LOCF and, to a lesser extent, classical RC exhibited substantial bias in most scenarios, especially with increasing event censoring, larger measurement error, or stronger associations. Including post-event information (PE-RC) largely mitigated the bias in RC. MI performed relatively well, with minor bias in some scenarios, while JM provided accurate estimates in all scenarios. However, both MI and JM resulted in wider confidence intervals compared to other methods. Generally, MI and JM yielded lower mean squared errors.

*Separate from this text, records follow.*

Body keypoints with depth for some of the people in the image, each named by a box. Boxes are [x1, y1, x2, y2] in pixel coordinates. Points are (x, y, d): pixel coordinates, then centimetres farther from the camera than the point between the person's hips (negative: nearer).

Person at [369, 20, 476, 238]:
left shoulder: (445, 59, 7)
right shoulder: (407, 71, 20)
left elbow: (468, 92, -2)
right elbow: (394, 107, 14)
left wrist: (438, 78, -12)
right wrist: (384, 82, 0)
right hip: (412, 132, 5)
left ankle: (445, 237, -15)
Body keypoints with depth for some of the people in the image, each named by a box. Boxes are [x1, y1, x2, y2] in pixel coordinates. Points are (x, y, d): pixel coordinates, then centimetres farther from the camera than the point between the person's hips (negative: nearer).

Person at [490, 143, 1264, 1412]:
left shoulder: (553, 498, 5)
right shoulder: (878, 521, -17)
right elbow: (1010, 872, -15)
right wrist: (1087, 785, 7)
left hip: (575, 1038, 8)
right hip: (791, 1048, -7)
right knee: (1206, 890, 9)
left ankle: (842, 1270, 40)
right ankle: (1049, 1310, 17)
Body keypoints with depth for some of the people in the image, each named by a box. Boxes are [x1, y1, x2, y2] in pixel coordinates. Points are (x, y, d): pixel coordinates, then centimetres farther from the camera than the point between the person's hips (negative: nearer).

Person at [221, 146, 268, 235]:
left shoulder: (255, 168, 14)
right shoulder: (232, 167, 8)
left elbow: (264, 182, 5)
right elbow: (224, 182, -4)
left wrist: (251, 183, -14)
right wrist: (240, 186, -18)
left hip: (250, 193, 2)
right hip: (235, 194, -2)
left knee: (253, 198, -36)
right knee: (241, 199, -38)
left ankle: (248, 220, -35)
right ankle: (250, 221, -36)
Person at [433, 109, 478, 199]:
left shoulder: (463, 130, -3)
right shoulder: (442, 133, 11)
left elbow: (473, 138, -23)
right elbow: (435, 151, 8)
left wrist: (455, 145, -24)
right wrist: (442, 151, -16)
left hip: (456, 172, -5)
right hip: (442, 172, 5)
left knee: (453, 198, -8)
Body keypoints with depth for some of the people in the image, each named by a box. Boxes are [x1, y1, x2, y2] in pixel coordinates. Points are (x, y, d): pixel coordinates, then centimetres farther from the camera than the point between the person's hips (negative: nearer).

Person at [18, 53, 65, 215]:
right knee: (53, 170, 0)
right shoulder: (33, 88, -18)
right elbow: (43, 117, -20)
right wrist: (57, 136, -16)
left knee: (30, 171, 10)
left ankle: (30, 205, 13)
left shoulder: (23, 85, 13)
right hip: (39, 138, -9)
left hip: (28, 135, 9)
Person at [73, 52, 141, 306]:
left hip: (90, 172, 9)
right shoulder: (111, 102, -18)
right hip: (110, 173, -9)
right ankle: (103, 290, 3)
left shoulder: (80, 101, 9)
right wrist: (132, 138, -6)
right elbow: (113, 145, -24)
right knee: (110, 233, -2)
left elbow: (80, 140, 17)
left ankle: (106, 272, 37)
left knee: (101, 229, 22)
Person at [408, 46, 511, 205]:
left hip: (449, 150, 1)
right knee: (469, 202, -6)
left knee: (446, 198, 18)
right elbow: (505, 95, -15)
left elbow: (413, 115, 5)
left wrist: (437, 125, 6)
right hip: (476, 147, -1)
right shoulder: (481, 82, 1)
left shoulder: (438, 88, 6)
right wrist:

The methods were illustrated using data from the Bordeaux 3C cohort, examining the association of body mass index (BMI) and Trail Making Test Part A (TMT-A) with dementia risk. All methods produced similar results for BMI, but LOCF and RC underestimated the TMT-A association compared to MI and JM. This aligns with simulation findings, suggesting that LOCF and RC may only be appropriate in specific cases with weak associations and minimal measurement error. The study emphasizes carefully considering simpler methods' limitations and advocates for MI or JM when feasible for analyzing time-varying exposures in survival analysis. These methods, though requiring more expertise, offer greater accuracy and reliability in handling data complexities.
This newsletter highlights impactful advancements across diverse statistical and AI domains. From refining Bayesian methods for spatial omics data analysis with BISON to addressing the intricacies of time-varying exposures in survival analysis using MI and JM, the preprints showcase a commitment to methodological rigor. The exploration of LLMs for quantitative management problem-solving reveals both promise and limitations, emphasizing the need for further research into improving precision. The introduction of DR-AIR, a repository for AI reliability data, addresses a crucial gap in the field, fostering collaboration and promoting the development of robust AI systems. The development of specialized loss functions, such as the scaling-weighted MSE for predicting marine heatwaves, underscores the importance of tailoring methods to specific applications. Collectively, these contributions demonstrate a dynamic research landscape focused on tackling complex data challenges and providing practical solutions for informed decision-making.